## Assignment
Only these lines, please: the first one of the records through the one containing "Používáme cookies, abychom", retyped exactly, both ends included and pictures omitted.

Stored data entries
* * * * * * *
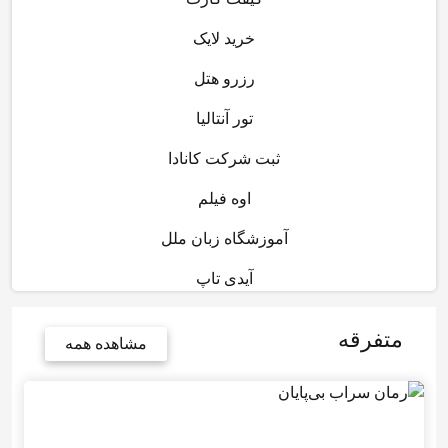
خرید لایک
رزرو هتل
تور آنتالیا
ثبت شرکت کانادا
اوه فیلم
آموزشگاه زبان ملل
آیدی تاپ
متفرقه
مشاهده همه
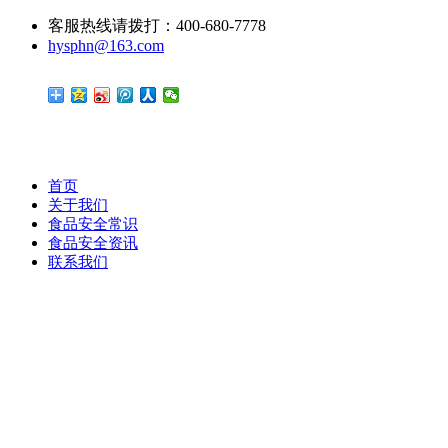
客服热线请拨打：400-680-7778
hysphn@163.com
首页
关于我们
食品安全常识
食品安全资讯
联系我们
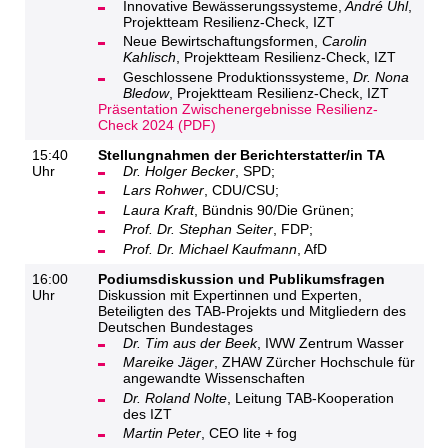
Innovative Bewässerungssysteme,
André Uhl
,
Projektteam Resilienz-Check, IZT
Neue Bewirtschaftungsformen,
Carolin
Kahlisch
, Projektteam Resilienz-Check, IZT
Geschlossene Produktionssysteme,
Dr. Nona
Bledow
, Projektteam Resilienz-Check, IZT
Präsentation Zwischenergebnisse Resilienz-
Check 2024 (PDF)
15:40
Stellungnahmen der Berichterstatter/in TA
Uhr
Dr. Holger Becker
, SPD;
Lars Rohwer
, CDU/CSU;
Laura Kraft
, Bündnis 90/Die Grünen;
Prof. Dr. Stephan Seiter
, FDP;
Prof. Dr. Michael Kaufmann
, AfD
16:00
Podiumsdiskussion und Publikumsfragen
Uhr
Diskussion mit Expertinnen und Experten,
Beteiligten des TAB-Projekts und Mitgliedern des
Deutschen Bundestages
Dr. Tim aus der Beek
, IWW Zentrum Wasser
Mareike Jäger
, ZHAW Zürcher Hochschule für
angewandte Wissenschaften
Dr. Roland Nolte
, Leitung TAB-Kooperation
des IZT
Martin Peter
, CEO lite + fog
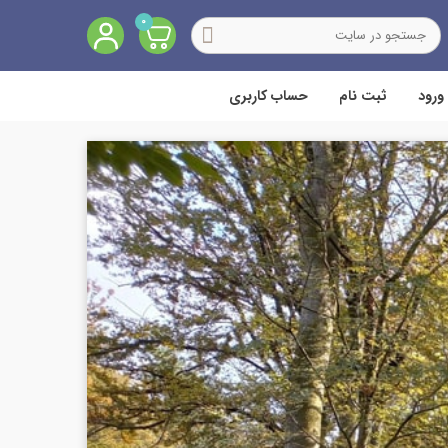
0
ورود
ثبت نام
حساب کاربری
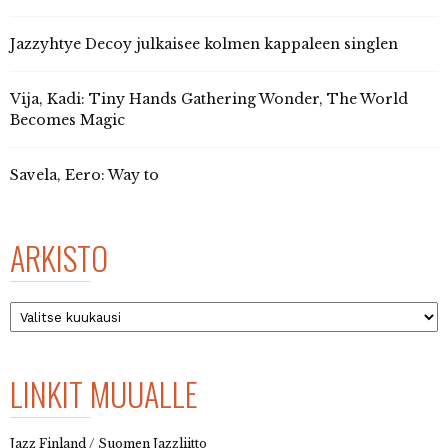
Jazzyhtye Decoy julkaisee kolmen kappaleen singlen
Vija, Kadi: Tiny Hands Gathering Wonder, The World
Becomes Magic
Savela, Eero: Way to
ARKISTO
Arkisto
LINKIT MUUALLE
Jazz Finland / Suomen Jazzliitto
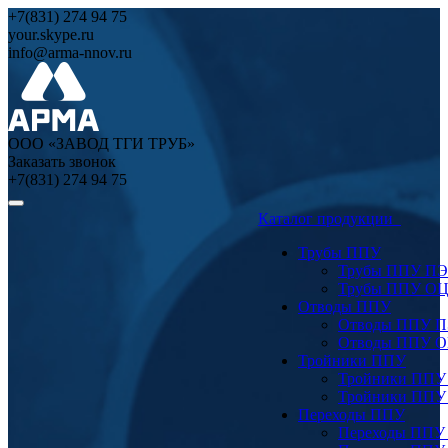
+7(831) 274 94 75
your.skype.ru
info@arma-nnov.ru
ООО «ЗАВОД ТГИ ТРУБ»
Заказать звонок
+7(831) 274 94 75
Каталог продукции
Трубы ППУ
Трубы ППУ ПЭ
Трубы ППУ О
Отводы ППУ
Отводы ППУ 
Отводы ППУ 
Тройники ППУ
Тройники ППУ
Тройники ППУ
Переходы ППУ
Переходы ППУ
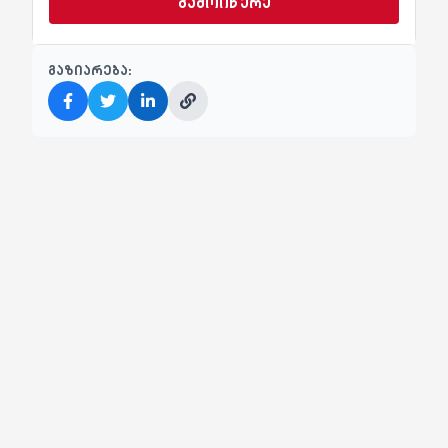
გამოიწერე
გაზიარება:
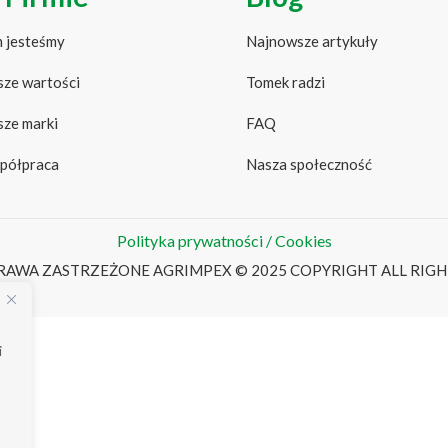
 jesteśmy
Najnowsze artykuły
ze wartości
Tomek radzi
ze marki
FAQ
półpraca
Nasza społeczność
Polityka prywatności / Cookies
RAWA ZASTRZEŻONE AGRIMPEX © 2025 COPYRIGHT ALL RIGH
i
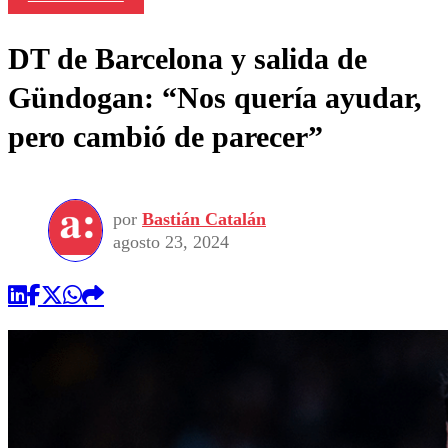
DT de Barcelona y salida de
Gündogan: “Nos quería ayudar,
pero cambió de parecer”
por
Bastián Catalán
agosto 23, 2024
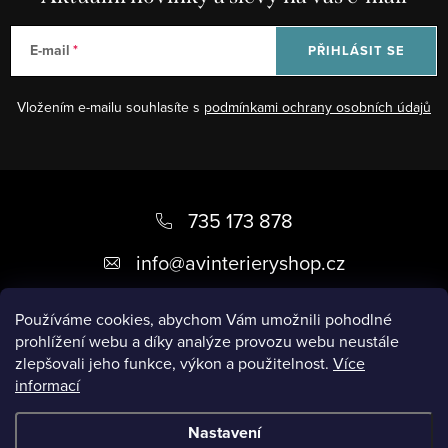
E-mail
PŘIHLÁSIT SE
Vložením e-mailu souhlasíte s
podmínkami ochrany osobních údajů
Z
á
735 173 878
p
info
@
avinterieryshop.cz
a
t
Používáme cookies, abychom Vám umožnili pohodlné
prohlížení webu a díky analýze provozu webu neustále
í
zlepšovali jeho funkce, výkon a použitelnost.
Více
informací
Užitečné informace
Nastavení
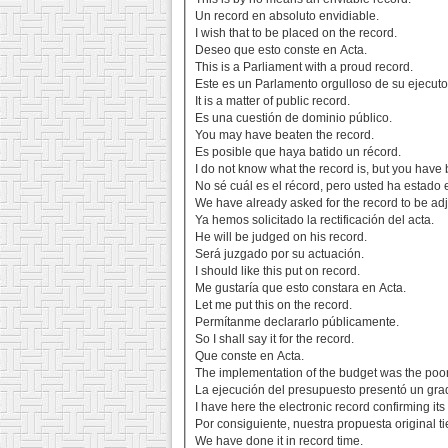
Un record en absoluto envidiable.
I wish that to be placed on the record.
Deseo que esto conste en Acta.
This is a Parliament with a proud record.
Este es un Parlamento orgulloso de su ejecuto
It is a matter of public record.
Es una cuestión de dominio público.
You may have beaten the record.
Es posible que haya batido un récord.
I do not know what the record is, but you have
No sé cuál es el récord, pero usted ha estado 
We have already asked for the record to be ad
Ya hemos solicitado la rectificación del acta.
He will be judged on his record.
Será juzgado por su actuación.
I should like this put on record.
Me gustaría que esto constara en Acta.
Let me put this on the record.
Permítanme declararlo públicamente.
So I shall say it for the record.
Que conste en Acta.
The implementation of the budget was the poor
La ejecución del presupuesto presentó un grado
I have here the electronic record confirming its
Por consiguiente, nuestra propuesta original ti
We have done it in record time.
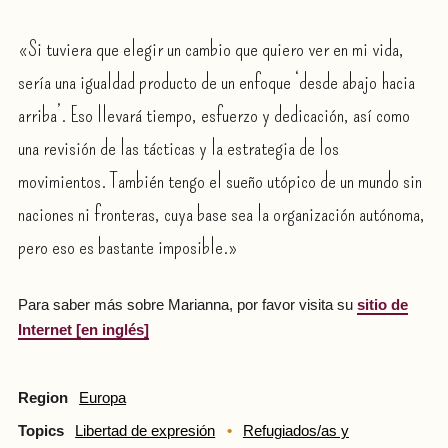
«Si tuviera que elegir un cambio que quiero ver en mi vida,
sería una igualdad producto de un enfoque ‘desde abajo hacia
arriba’. Eso llevará tiempo, esfuerzo y dedicación, así como
una revisión de las tácticas y la estrategia de los
movimientos. También tengo el sueño utópico de un mundo sin
naciones ni fronteras, cuya base sea la organización autónoma,
pero eso es bastante imposible.»
Para saber más sobre Marianna, por favor visita su
sitio de
Internet [en inglés]
Region
Europa
Topics
Libertad de expresión
Refugiados/as y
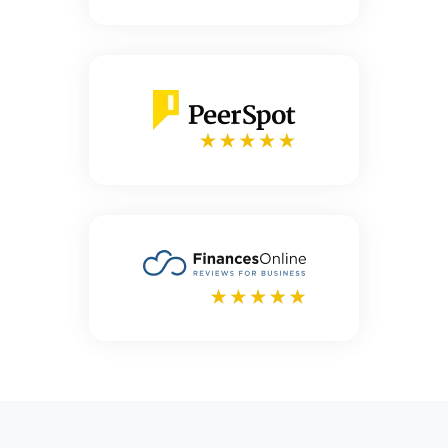
¿Listo para empezar?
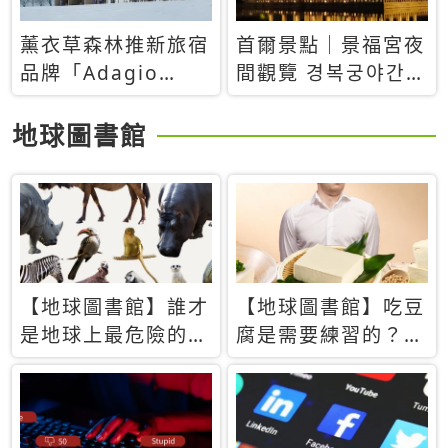
薰衣草森林推新旅宿
首爾景點｜景福宮夜
品牌「Adagio
間觀覽 경복궁야간관
Retreat」！首間選
람：2026年開放時
址北海道8月開幕
間、購票方式、實訪
地球圖書館
心得分享，感受白天
與夜晚截然不同的宮
殿魅力
【地球圖書館】誰才
【地球圖書館】吃豆
是地球上最危險的動
腐是需要練習的？當
物？人類喜好決定哪
西方人試圖用「煉
些動物「揹黑鍋」
乳」配上那塊無味的
白色豆腐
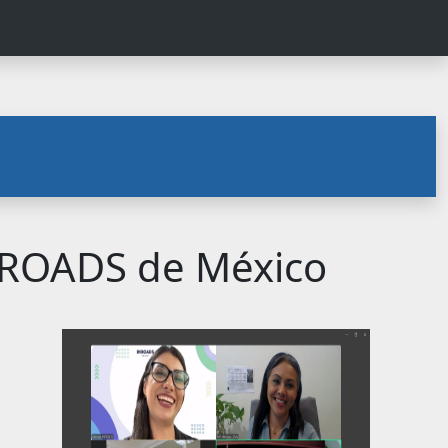
INROADS de México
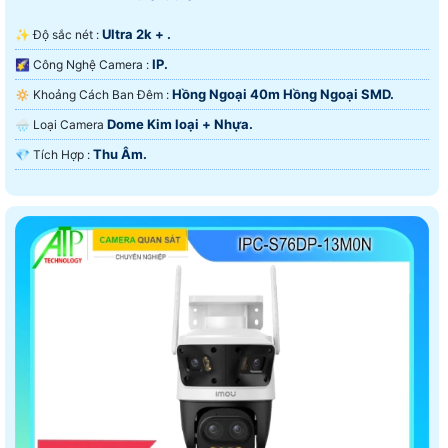
Ultra 2k + .
✨ Độ sắc nét :
IP.
🌠 Công Nghệ Camera :
Hồng Ngoại 40m Hồng Ngoại SMD.
🔅 Khoảng Cách Ban Đêm :
Dome Kim loại + Nhựa.
🌧️ Loại Camera
Thu Âm.
️💎 Tích Hợp :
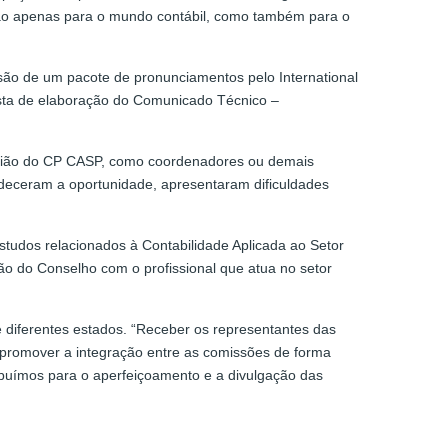
 não apenas para o mundo contábil, como também para o
ão de um pacote de pronunciamentos pelo International
posta de elaboração do Comunicado Técnico –
eunião do CP CASP, como coordenadores ou demais
deceram a oportunidade, apresentaram dificuldades
tudos relacionados à Contabilidade Aplicada ao Setor
 do Conselho com o profissional que atua no setor
de diferentes estados. “Receber os representantes das
promover a integração entre as comissões de forma
ribuímos para o aperfeiçoamento e a divulgação das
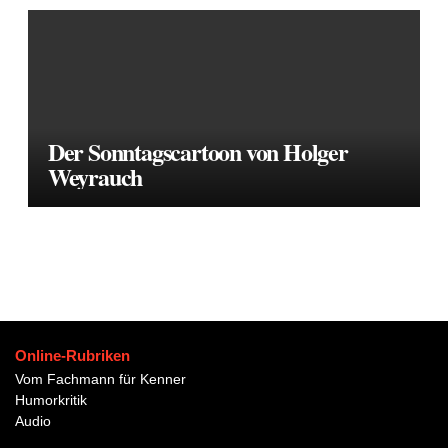
Der Sonntagscartoon von Holger
Weyrauch
Online-Rubriken
Vom Fachmann für Kenner
Humorkritik
Audio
* * * * * * *
## Answer below
خرید لایک
رزرو هتل
تور آنتالیا
ثبت شرکت کانادا
اوه فیلم
آموزشگاه زبان ملل
آیدی تاپ
متفرقه
مشاهده همه
客服热线请拨打：400-680-7778
hysphn@163.com
首页
关于我们
食品安全常识
食品安全资讯
联系我们
Innovative Bewässerungssysteme,
André Uhl
,
Projektteam Resilienz-Check, IZT
Neue Bewirtschaftungsformen,
Carolin
Kahlisch
, Projektteam Resilienz-Check, IZT
Geschlossene Produktionssysteme,
Dr. Nona
Bledow
, Projektteam Resilienz-Check, IZT
Präsentation Zwischenergebnisse Resilienz-
Check 2024 (PDF)
15:40
Stellungnahmen der Berichterstatter/in TA
Uhr
Dr. Holger Becker
, SPD;
Lars Rohwer
, CDU/CSU;
Laura Kraft
, Bündnis 90/Die Grünen;
Prof. Dr. Stephan Seiter
, FDP;
Prof. Dr. Michael Kaufmann
, AfD
16:00
Podiumsdiskussion und Publikumsfragen
Uhr
Diskussion mit Expertinnen und Experten,
Beteiligten des TAB-Projekts und Mitgliedern des
Deutschen Bundestages
Dr. Tim aus der Beek
, IWW Zentrum Wasser
Mareike Jäger
, ZHAW Zürcher Hochschule für
angewandte Wissenschaften
Dr. Roland Nolte
, Leitung TAB-Kooperation
des IZT
Martin Peter
, CEO lite + fog
0
ورود
ثبت نام
حساب کاربری
Jazzyhtye Decoy julkaisee kolmen kappaleen singlen
Vija, Kadi: Tiny Hands Gathering Wonder, The World
Becomes Magic
Savela, Eero: Way to
ARKISTO
Arkisto
LINKIT MUUALLE
Jazz Finland / Suomen Jazzliitto
+7(831) 274 94 75
your.skype.ru
info@arma-nnov.ru
ООО «ЗАВОД ТГИ ТРУБ»
Заказать звонок
+7(831) 274 94 75
Каталог продукции
Трубы ППУ
Трубы ППУ ПЭ
Трубы ППУ О
Отводы ППУ
Отводы ППУ 
Отводы ППУ 
Тройники ППУ
Тройники ППУ
Тройники ППУ
Переходы ППУ
Переходы ППУ
გამოიწერე
გაზიარება:
 jesteśmy
Najnowsze artykuły
ze wartości
Tomek radzi
ze marki
FAQ
półpraca
Nasza społeczność
Polityka prywatności / Cookies
RAWA ZASTRZEŻONE AGRIMPEX © 2025 COPYRIGHT ALL RIGH
i
DT de Barcelona y salida de
Gündogan: “Nos quería ayudar,
pero cambió de parecer”
por
Bastián Catalán
agosto 23, 2024
E-mail
PŘIHLÁSIT SE
Vložením e-mailu souhlasíte s
podmínkami ochrany osobních údajů
Z
á
735 173 878
p
info
@
avinterieryshop.cz
a
t
Používáme cookies, abychom Vám umožnili pohodlné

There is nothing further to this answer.